Nella Conclusione (pp. 285-311), come sintesi del percorso, l’A. individua tre tesi provvisorie: «a) il futuro della teologia sta nella sua capacità interdisciplinare; b) il futuro della teologia sta nella capacità di alimentare un’ecologia della razionalità e/o delle idee; c) il futuro della teologia sta nella capacità dialogica e critico-profetica di mostrare la responsabilità interculturale del cristianesimo» (p. 286).

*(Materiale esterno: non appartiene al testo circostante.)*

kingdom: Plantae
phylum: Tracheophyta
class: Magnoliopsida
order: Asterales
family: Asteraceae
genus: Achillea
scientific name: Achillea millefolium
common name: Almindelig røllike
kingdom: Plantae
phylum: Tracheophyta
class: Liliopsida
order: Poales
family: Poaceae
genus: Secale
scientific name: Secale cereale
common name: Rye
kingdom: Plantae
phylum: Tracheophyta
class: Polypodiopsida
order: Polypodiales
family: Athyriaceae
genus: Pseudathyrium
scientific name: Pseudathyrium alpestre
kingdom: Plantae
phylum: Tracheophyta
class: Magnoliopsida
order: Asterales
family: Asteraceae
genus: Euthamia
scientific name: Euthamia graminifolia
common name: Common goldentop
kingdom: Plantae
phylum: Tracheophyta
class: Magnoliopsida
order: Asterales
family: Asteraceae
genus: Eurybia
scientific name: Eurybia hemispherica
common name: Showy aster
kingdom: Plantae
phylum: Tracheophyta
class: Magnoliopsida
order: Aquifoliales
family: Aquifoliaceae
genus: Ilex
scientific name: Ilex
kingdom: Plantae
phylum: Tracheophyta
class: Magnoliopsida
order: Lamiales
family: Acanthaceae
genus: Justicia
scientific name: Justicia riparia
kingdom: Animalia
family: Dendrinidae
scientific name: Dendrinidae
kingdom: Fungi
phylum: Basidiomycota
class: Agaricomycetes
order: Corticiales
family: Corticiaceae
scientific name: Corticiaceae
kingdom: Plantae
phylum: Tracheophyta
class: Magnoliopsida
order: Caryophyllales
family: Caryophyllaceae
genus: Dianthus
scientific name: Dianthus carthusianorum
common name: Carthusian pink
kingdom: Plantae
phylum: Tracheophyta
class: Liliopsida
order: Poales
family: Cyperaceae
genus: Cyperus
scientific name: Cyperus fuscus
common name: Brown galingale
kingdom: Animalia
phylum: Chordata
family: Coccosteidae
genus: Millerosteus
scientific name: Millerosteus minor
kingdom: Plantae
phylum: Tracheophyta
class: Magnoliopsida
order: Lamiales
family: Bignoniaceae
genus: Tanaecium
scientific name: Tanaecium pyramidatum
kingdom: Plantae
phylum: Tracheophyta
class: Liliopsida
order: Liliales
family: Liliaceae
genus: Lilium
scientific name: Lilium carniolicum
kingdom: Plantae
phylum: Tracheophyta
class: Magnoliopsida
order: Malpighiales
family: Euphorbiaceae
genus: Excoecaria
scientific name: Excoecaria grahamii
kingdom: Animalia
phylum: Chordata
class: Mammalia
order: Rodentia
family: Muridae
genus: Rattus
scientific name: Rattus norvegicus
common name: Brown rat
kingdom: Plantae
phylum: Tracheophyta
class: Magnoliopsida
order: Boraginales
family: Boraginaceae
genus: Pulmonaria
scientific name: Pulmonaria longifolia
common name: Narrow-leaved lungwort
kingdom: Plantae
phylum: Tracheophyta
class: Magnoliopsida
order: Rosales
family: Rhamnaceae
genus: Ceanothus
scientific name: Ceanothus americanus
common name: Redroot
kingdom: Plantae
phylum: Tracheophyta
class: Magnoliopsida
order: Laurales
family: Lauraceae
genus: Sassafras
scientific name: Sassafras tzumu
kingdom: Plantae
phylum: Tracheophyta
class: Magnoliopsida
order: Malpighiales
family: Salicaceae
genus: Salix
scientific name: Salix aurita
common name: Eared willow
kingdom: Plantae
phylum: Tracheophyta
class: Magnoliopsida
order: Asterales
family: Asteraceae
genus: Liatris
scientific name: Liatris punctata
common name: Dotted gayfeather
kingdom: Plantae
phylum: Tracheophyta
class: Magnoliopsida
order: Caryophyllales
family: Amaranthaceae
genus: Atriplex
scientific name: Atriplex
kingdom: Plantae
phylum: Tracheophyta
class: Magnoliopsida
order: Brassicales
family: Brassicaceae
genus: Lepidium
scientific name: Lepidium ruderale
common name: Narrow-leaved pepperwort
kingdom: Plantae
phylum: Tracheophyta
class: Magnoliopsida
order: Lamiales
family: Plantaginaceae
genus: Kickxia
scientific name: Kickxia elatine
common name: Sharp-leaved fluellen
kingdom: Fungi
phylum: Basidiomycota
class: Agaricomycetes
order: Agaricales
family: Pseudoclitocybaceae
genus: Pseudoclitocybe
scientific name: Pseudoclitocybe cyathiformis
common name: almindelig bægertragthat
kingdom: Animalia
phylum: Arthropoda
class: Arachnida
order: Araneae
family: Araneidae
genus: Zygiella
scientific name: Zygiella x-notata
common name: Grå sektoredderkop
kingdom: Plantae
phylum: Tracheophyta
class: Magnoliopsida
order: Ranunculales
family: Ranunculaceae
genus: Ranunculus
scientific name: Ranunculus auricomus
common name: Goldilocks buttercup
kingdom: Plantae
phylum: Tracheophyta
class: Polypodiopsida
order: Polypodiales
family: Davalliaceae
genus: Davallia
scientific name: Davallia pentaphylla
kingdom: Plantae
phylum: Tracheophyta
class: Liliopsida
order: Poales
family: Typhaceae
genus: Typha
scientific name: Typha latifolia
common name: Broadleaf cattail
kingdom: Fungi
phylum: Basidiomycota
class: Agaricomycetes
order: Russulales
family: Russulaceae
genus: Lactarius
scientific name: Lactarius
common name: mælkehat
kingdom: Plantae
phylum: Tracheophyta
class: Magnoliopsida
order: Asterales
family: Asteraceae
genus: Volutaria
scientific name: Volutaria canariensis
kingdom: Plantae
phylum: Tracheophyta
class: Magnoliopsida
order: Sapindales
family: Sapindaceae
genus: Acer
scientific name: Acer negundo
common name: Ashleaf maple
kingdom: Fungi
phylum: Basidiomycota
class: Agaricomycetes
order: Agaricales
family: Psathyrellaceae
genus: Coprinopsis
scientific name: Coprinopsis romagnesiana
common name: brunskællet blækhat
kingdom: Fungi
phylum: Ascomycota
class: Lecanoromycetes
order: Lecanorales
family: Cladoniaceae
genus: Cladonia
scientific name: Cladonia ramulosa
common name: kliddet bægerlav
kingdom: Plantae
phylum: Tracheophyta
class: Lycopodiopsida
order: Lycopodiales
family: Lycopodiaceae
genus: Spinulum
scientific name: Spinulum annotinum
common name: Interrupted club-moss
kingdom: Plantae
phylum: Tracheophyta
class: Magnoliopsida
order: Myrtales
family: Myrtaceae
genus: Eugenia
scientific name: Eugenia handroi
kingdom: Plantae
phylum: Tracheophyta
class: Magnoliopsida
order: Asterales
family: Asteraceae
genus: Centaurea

Tutto ciò presuppone disponibilità a ripensare lo statuto epistemologico della teologia come “epistemologia di confine”, data l’impossibilità di spiegare la realtà da un unico punto di vista.
L’opera di Dotolo è di pregio: si inserisce nel panorama teologico internazionale con un contributo propositivo intorno al dibattito sul cristianesimo nel postmoderno. L’A., convinto che la visione della vita offerta dal cristianesimo non sia superata, ma soffra di marginalizzazione, chiede che si riprenda l’esercizio della riflessione teologica uscendo dall’autoreferenzialità, ed entrando con vivacità critico-profetica nell’agone del confronto pubblico sui grandi temi che interessano l’essere umano, ai quali non solo il cristianesimo dà una risposta. Egli invita ad andare oltre la retorica sul dialogo e il confronto tra i saperi, scoprendo l’originaria specificità del cristianesimo e la sua provocatoria visione della realtà e dell’essere umano, che orienta al futuro e chiede apertura all’Altro/altro, superando qualsiasi forma di rassegnazione e di ripiegamento su di sé.